«I l s’agit d’une entreprise très masculine, très hiérarchisée, où les supérieurs ont un pouvoir de décision considérable sur les plannings et les primes. » Tel est le portrait que Laure Ignace, juriste de l’Association européenne contre les violences faites aux femmes au travail (AVFT), dresse de la RATP. « Un sujet de préoccupation pour l’association », expliquait la déléguée générale de l’AVFT, Marilyn Baldeck, dans l’épisode précédent du Sale boulot (lire l’épisode 3, « “Ce jour-là, la RATP a fait de moi une coupable” »). Les Jours ont pu retrouver la trace d’une dizaine d’agentes qui se battent aujourd’hui à l’intérieur de l’entreprise ou devant les tribunaux pour obtenir justice. Laure Ignace, qui suit actuellement deux dossiers de salariées de la RATP, dénonce le rôle de la caisse d’assurance maladie des agents de la RATP, la CCAS (Caisse de coordination aux assurances sociales), qui dépend de la direction et qui, selon l’expérience de l’AVFT « impose des décisions de reprise du travail à des victimes dans un état de santé très dégradé ».

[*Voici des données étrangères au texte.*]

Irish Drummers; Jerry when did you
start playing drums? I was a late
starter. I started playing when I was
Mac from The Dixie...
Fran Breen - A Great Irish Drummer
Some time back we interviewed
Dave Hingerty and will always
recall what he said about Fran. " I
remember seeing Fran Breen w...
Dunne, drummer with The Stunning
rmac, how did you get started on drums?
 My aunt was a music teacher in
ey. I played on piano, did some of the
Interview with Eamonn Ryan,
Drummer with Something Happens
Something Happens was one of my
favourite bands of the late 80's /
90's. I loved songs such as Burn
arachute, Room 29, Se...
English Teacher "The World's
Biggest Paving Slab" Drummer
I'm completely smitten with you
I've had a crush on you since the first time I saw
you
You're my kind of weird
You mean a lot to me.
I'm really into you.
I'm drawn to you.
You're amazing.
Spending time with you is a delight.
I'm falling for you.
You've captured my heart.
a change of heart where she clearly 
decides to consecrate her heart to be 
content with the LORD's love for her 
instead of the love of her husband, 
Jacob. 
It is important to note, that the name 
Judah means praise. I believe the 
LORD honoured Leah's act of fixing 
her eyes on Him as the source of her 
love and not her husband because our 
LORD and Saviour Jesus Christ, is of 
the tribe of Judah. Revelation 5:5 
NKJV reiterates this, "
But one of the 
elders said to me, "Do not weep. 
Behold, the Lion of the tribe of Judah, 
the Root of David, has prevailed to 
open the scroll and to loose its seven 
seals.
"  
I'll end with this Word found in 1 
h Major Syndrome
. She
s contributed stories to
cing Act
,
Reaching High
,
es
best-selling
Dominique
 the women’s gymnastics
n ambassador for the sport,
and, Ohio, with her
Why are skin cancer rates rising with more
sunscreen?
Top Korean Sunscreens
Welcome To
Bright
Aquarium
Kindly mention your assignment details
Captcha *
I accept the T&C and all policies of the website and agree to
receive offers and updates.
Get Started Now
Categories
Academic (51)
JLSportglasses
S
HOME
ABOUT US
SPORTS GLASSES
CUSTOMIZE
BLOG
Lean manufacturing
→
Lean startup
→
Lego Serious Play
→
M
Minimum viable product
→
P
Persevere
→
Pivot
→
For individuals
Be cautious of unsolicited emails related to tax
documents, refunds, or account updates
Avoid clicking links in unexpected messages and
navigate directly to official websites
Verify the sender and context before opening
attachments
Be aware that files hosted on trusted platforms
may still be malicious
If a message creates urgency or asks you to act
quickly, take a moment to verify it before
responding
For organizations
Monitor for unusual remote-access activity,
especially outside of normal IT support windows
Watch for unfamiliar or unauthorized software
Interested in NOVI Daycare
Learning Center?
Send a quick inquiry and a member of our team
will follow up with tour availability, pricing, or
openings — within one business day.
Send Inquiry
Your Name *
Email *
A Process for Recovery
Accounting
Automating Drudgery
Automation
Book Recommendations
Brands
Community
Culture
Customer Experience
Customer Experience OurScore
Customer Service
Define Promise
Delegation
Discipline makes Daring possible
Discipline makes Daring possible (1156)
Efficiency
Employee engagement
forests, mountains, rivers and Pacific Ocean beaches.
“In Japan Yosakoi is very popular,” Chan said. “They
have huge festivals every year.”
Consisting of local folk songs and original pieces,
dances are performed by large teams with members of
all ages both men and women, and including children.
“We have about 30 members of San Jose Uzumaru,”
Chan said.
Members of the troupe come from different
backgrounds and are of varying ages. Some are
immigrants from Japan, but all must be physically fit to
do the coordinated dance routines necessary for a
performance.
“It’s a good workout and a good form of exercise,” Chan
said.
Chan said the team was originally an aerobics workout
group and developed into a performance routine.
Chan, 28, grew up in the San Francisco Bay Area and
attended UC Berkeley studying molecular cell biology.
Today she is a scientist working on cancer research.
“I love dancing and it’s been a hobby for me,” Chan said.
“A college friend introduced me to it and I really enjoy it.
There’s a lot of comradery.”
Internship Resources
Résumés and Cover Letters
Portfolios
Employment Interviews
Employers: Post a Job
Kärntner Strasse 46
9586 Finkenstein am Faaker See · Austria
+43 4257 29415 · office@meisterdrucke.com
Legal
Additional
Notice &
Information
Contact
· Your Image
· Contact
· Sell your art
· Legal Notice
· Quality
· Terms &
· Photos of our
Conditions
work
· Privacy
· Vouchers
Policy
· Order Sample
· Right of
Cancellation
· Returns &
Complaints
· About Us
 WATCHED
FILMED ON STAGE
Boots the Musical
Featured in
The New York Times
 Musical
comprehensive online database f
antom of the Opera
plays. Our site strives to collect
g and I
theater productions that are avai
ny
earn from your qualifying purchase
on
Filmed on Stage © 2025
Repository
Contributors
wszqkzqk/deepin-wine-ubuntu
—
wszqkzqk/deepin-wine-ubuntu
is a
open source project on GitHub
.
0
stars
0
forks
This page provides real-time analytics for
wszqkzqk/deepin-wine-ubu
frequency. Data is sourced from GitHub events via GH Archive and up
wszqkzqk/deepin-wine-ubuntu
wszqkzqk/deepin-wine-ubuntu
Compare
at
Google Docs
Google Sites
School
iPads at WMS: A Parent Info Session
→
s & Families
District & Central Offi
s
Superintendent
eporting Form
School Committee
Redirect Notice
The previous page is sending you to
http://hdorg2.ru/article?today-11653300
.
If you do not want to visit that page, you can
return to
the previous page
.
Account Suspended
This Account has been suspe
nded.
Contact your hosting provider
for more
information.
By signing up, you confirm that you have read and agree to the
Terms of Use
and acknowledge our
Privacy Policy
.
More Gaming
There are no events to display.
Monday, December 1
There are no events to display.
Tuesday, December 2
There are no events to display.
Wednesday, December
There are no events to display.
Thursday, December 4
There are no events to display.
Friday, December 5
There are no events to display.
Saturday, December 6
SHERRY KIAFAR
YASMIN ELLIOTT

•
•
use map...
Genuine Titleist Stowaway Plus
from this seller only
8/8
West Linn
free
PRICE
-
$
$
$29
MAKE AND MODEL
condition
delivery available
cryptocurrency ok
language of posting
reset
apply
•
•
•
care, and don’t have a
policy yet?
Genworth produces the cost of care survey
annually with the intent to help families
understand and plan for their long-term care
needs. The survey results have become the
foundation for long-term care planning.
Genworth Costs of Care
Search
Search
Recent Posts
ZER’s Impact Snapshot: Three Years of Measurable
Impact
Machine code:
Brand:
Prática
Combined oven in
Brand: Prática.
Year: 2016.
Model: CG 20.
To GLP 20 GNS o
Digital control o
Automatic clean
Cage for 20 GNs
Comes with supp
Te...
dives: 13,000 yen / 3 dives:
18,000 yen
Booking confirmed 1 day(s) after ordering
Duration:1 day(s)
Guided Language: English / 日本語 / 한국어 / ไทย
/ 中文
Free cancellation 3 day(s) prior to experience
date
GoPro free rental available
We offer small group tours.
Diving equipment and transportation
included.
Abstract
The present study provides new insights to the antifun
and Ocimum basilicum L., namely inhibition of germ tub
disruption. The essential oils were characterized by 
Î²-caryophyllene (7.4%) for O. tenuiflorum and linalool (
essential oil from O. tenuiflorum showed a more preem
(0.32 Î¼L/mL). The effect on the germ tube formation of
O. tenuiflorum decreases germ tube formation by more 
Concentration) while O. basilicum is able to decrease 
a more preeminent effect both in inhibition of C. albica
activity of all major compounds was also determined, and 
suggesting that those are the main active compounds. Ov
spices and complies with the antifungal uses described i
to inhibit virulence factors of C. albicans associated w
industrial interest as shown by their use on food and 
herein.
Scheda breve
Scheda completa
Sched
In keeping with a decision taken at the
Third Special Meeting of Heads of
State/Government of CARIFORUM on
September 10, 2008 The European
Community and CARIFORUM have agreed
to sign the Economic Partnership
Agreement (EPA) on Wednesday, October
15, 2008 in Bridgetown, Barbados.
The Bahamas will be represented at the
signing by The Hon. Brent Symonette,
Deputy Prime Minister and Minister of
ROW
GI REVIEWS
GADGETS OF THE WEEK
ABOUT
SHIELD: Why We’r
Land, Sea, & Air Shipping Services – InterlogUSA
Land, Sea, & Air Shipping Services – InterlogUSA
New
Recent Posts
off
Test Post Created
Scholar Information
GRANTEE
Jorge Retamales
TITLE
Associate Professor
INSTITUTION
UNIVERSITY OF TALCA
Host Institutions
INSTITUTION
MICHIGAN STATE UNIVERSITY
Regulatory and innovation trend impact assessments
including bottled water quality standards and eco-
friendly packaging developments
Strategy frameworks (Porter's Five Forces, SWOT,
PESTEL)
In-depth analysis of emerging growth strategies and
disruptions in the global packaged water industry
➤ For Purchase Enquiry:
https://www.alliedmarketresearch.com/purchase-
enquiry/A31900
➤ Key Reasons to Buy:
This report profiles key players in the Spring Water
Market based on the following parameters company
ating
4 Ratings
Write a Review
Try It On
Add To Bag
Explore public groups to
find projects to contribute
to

Ben, il faut savoir vous défendre, hein…
Lisa en a fait les frais. Dans le petit local de l’AVFT du XIVe arrondissement de Paris, Laura Ignace, kit main libre à l’oreille et foule de papiers étalés sur la table devant elle, écoute l’histoire de cette agente de la RATP, hoche la tête, quand soudain, elle interroge, stupéfaite : « Mais… vous avez repris le travail ? » Malgré le harcèlement sexuel et les menaces dont Lisa se dit victime de la part de son supérieur, malgré sa profonde dépression et son arrêt-maladie, la CCAS exige de l’agente qu’elle retourne sur les quais du métro parisien.
Nous lui avons donné rendez-vous aux Jours, juste après son service. Tailleur vert bouteille et foulard autour du cou – l’uniforme RATP –, l’agente vient tout juste de terminer une mission de « canalisation » (il s’agit de réguler la foule sur les quais) dans une grande station de métro parisienne. Afin de préserver son anonymat dans une affaire actuellement instruite, nous ne pouvons entrer dans le détail des faits qu’elle dénonce. Mais nous pouvons préciser que les violences dont elle se dit victime ont eu un effet destructeur sur la confiance de la jeune femme, au point que sa médecin traitante l’a placée en arrêt-maladie pendant plusieurs mois, afin qu’elle ne retourne pas immédiatement « dans un cadre où [elle] ne se sent pas en sécurité, où [elle] craint ses collègues masculins depuis que l’un d’entre eux [l’a] harcelée », explique Lisa.